Japan snaps through an estimated 24 billion pairs — around 200 pairs per person — of chopsticks per year. Sushi, what was once a finger food, and sashimi are frequently consumed with wooden chopsticks. Chinese restaurants around the globe hand out disposable chopsticks with every order whether they will be used or not.
Despite a 5 percent tax levied on chopsticks by the Chinese government in 2006, demand has increased.
Is Bamboo Better?
Strong, fast-growing bamboo has been touted as the most environmental option for a variety of applications. From building bicycles and houses to cooking, bamboo works well. You can even eat it.
Unfortunately, when disposable chopsticks are concerned, bamboo was one of the worst offenders at leaching up harmful chemicals. You can test this for yourself: put a pair of disposable chopsticks into water that has been brought to a boil then removed from heat — it quickly takes on a yellowish color. pH testing the water yields a higher acidity once chopsticks have been soaked.
What Can You Do?
The answer is simple: avoid snapping those chopsticks apart whenever possible. Unless necessary, don't take them from restaurants that later will have to order new stock. Not only will you potentially avoid industrial chemicals present in the wood, you'll be doing a small part to slow pointless deforestation.
Some travelers have actually begun carrying their own sets of chopsticks when traveling in Asia.
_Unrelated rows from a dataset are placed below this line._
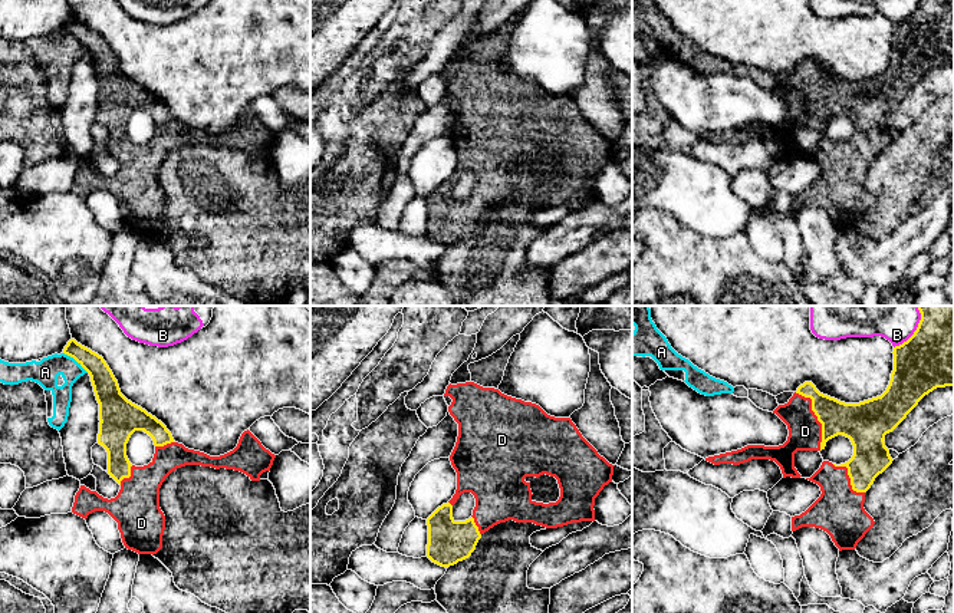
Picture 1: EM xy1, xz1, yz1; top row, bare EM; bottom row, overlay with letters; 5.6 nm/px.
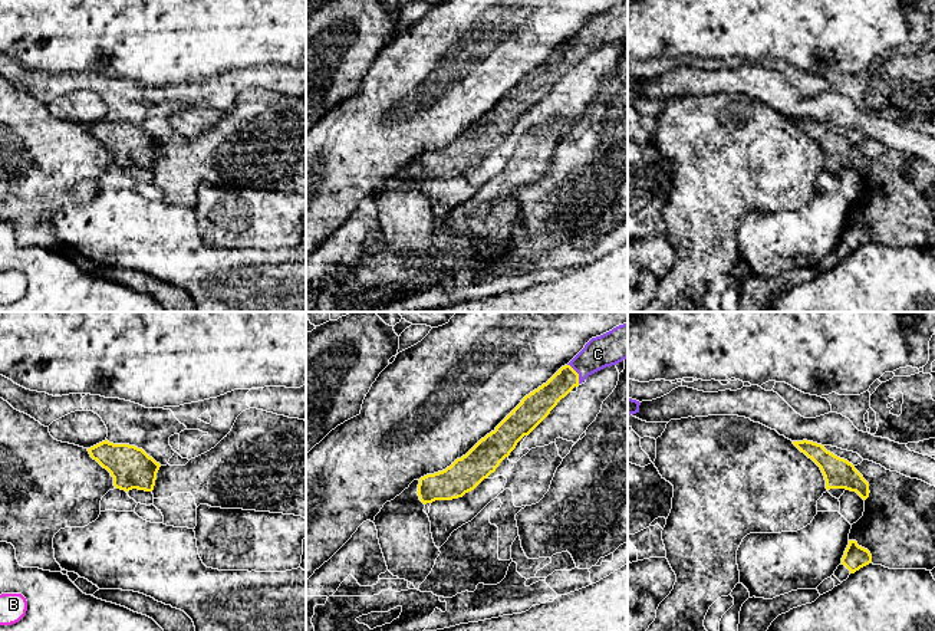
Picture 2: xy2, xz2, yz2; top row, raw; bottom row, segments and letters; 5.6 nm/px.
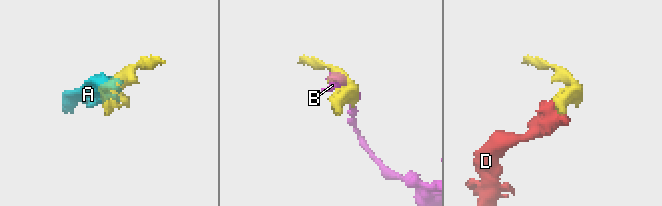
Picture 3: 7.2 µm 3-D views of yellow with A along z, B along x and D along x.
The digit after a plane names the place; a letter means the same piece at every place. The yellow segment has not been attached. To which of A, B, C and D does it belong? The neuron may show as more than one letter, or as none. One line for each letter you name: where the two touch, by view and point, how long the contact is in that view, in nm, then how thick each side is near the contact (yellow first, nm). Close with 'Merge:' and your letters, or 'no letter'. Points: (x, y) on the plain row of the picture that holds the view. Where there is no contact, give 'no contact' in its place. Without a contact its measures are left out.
C: contact xz2 (578, 52); length 130 nm; calibres 150 and 190 nm
D: contact yz1 (816, 94); length 360 nm; calibres 220 and 190 nm
Merge: C, D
Chopsticks are exceptionally easy to wash or wipe after use, and many sets come with an attractive case.
The most environmentally friendly option is to stick with metal chopsticks — Korea's preference in utensils — but they can be quite weighty and slippery to use for beginners. Another option is to invest in a pair of attractive wooden sticks that were sourced properly, get a case, then stick with them. Put a set in the car for times when you've forgotten to bring them from home.
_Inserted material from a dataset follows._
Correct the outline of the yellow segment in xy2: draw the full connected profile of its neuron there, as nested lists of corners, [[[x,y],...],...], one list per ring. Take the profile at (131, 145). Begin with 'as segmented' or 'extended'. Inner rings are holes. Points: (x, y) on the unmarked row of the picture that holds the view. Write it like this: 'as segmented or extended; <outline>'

Chinese stars and celebrities are getting behind the effort to curb the practice of tossing chopsticks after one use. Environmentally conscious Japanese diners bring maibashi — "my chopsticks" rather than using the ones provided.
Reusing chopsticks is an easy, straightforward way to make a difference. Pass the word along — why not give a nice set of reusable chopsticks as a gift to a traveler you know?